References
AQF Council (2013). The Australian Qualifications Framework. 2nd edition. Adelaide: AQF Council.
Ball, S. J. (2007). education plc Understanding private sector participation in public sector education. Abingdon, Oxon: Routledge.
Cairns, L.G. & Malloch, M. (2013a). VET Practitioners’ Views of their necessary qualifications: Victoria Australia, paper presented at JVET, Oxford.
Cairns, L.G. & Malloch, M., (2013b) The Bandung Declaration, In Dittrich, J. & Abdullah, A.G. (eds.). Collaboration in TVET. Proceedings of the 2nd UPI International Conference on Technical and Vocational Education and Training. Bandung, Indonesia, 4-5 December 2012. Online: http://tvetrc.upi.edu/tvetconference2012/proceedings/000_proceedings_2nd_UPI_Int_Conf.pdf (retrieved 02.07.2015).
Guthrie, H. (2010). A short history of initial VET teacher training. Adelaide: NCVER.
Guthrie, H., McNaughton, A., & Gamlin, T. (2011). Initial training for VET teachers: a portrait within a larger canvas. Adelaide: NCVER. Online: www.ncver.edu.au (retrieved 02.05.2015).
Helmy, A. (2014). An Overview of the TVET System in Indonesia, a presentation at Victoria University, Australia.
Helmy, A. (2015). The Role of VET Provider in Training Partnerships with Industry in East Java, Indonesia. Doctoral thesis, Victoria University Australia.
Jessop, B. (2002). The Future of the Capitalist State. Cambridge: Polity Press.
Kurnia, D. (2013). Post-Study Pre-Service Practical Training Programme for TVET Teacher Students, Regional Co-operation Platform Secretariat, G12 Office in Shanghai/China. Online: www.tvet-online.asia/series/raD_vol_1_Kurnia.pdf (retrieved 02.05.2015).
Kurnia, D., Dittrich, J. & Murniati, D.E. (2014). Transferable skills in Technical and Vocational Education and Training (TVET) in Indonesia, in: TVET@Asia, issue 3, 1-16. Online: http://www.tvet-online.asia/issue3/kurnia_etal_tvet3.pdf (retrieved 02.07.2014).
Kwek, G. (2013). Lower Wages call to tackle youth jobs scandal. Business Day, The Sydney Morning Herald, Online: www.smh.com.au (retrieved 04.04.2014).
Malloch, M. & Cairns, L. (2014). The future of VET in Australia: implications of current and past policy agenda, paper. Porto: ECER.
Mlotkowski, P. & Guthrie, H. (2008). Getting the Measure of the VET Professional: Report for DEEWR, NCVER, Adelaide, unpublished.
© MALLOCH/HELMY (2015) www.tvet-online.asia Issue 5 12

## Task goal
A verbatim output of all the data above is needed.

## Answer box
References
AQF Council (2013). The Australian Qualifications Framework. 2nd edition. Adelaide: AQF Council.
Ball, S. J. (2007). education plc Understanding private sector participation in public sector education. Abingdon, Oxon: Routledge.
Cairns, L.G. & Malloch, M. (2013a). VET Practitioners’ Views of their necessary qualifications: Victoria Australia, paper presented at JVET, Oxford.
Cairns, L.G. & Malloch, M., (2013b) The Bandung Declaration, In Dittrich, J. & Abdullah, A.G. (eds.). Collaboration in TVET. Proceedings of the 2nd UPI International Conference on Technical and Vocational Education and Training. Bandung, Indonesia, 4-5 December 2012. Online: http://tvetrc.upi.edu/tvetconference2012/proceedings/000_proceedings_2nd_UPI_Int_Conf.pdf (retrieved 02.07.2015).
Guthrie, H. (2010). A short history of initial VET teacher training. Adelaide: NCVER.
Guthrie, H., McNaughton, A., & Gamlin, T. (2011). Initial training for VET teachers: a portrait within a larger canvas. Adelaide: NCVER. Online: www.ncver.edu.au (retrieved 02.05.2015).
Helmy, A. (2014). An Overview of the TVET System in Indonesia, a presentation at Victoria University, Australia.
Helmy, A. (2015). The Role of VET Provider in Training Partnerships with Industry in East Java, Indonesia. Doctoral thesis, Victoria University Australia.
Jessop, B. (2002). The Future of the Capitalist State. Cambridge: Polity Press.
Kurnia, D. (2013). Post-Study Pre-Service Practical Training Programme for TVET Teacher Students, Regional Co-operation Platform Secretariat, G12 Office in Shanghai/China. Online: www.tvet-online.asia/series/raD_vol_1_Kurnia.pdf (retrieved 02.05.2015).
Kurnia, D., Dittrich, J. & Murniati, D.E. (2014). Transferable skills in Technical and Vocational Education and Training (TVET) in Indonesia, in: TVET@Asia, issue 3, 1-16. Online: http://www.tvet-online.asia/issue3/kurnia_etal_tvet3.pdf (retrieved 02.07.2014).
Kwek, G. (2013). Lower Wages call to tackle youth jobs scandal. Business Day, The Sydney Morning Herald, Online: www.smh.com.au (retrieved 04.04.2014).
Malloch, M. & Cairns, L. (2014). The future of VET in Australia: implications of current and past policy agenda, paper. Porto: ECER.
Mlotkowski, P. & Guthrie, H. (2008). Getting the Measure of the VET Professional: Report for DEEWR, NCVER, Adelaide, unpublished.
© MALLOCH/HELMY (2015) www.tvet-online.asia Issue 5 12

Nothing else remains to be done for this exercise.